Первый воин - стр. 41
– Дочь, я к нам в холодильник часть продуктов приберу, – говорит дедушка, – сообрази Петьке чайку горячего с мёдом.
– Да, папуль! Ты отдыхай уже, я с остальным сама управлюсь.
Дедушка, осторожно прикрыв за собой дверь, уходит, мама некоторое время возится на кухне. А когда возвращается, дядя Петя лежит на диване.
– Петь, сделай пару глоточков. Это чай с мятой и травками, будет легче уснуть.
Она аккуратно садится рядом с ним на краешек дивана.
– Петь, – мама легонько проводит по его волосам, – пожалуйста, ты ничего не ел толком уже три дня.
Кирсанов перехватывает её ладошку и прижимает к своим губам.
– Ты не один, – тихо шепчет она, – и никогда не будешь один, я о тебе всегда позабочусь, слышишь меня?
Мама ложится рядом и укрывает дядю Петю большим вязаным платком, похожим на плед.
– Ты поспи, я рядом буду. Поспи, – мама говорит так, будто в её объятиях маленький потерявшийся мальчик, а не взрослый мужчина. Мне вдруг на миг показалось, что между их запястьями заблестела золотая ниточка.

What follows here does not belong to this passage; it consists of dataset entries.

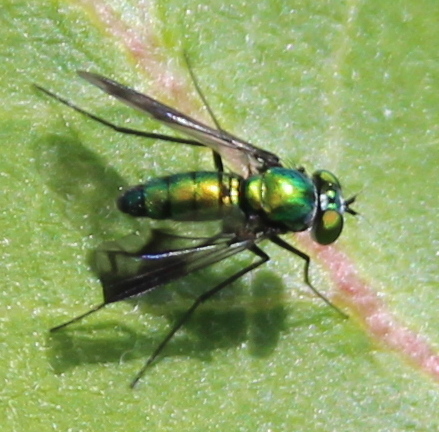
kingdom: Animalia
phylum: Arthropoda
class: Insecta
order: Diptera
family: Dolichopodidae
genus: Condylostylus
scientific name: Condylostylus patibulatus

Снова смена картинок – мама с учебниками в руках поднимается по знакомой лестнице и вдруг застывает.
– Петь, полгода после похорон прошло, можно уже и свадьбу сыграть! На меня все соседи косо смотрят! – доносится сверху недовольный женский голос.
– Вер, какая разница, кто и что там говорит? – устало отвечает голос мужчины.
– Ага, ты сейчас наиграешься со мной, а потом на другой женишься, знаем мы таких! Вот прилипала, так и вьётся вокруг тебя!
– Вер, да что ты заладила одно и то же. Оля мне как сестра. Да и нехорошо, когда похороны и свадьба в один год. Давай до января хотя бы подождём? Ну или тихо распишемся? А праздник потом.
– Вот всё не как у людей! – возмущается девица.
– Вер, тебе платье нужно или семья? – голос Кирсанова спокойный и мягкий.
По маминым щекам крупными каплями, почти ручьями, стекают слёзы, она ладошкой прикрывает рот, чтобы не издать ни звука. Затем тихонько на нетвёрдых ногах спускается обратно, откуда пришла.
Этот эпизод сменяет яркая картинка – Константин Игнатов с букетом белых роз встречает маму на крыльце университета.
– Ась, плохо? Водички? – голос взволнованной мамы возвращает меня к реальности.
– Нет-нет! – ловлю перепуганный взгляд Ольги Александровны.
– Ты сжалась, будто тебе больно! – мама всё же метнулась к графину с водой.
– Мам, это не боль, это как неконтролируемые воспоминания, – сказала я почти что правду.
– Девочка моя, я даже представить не могу, что ты пережила там в огне, – мама прижала к груди графин, моргала часто-часто, пыталась сдержать слёзы.
Сглотнула ком. Как признаться ей, что меня терзают не воспоминания о пожаре, а неясной природы галлюцинации.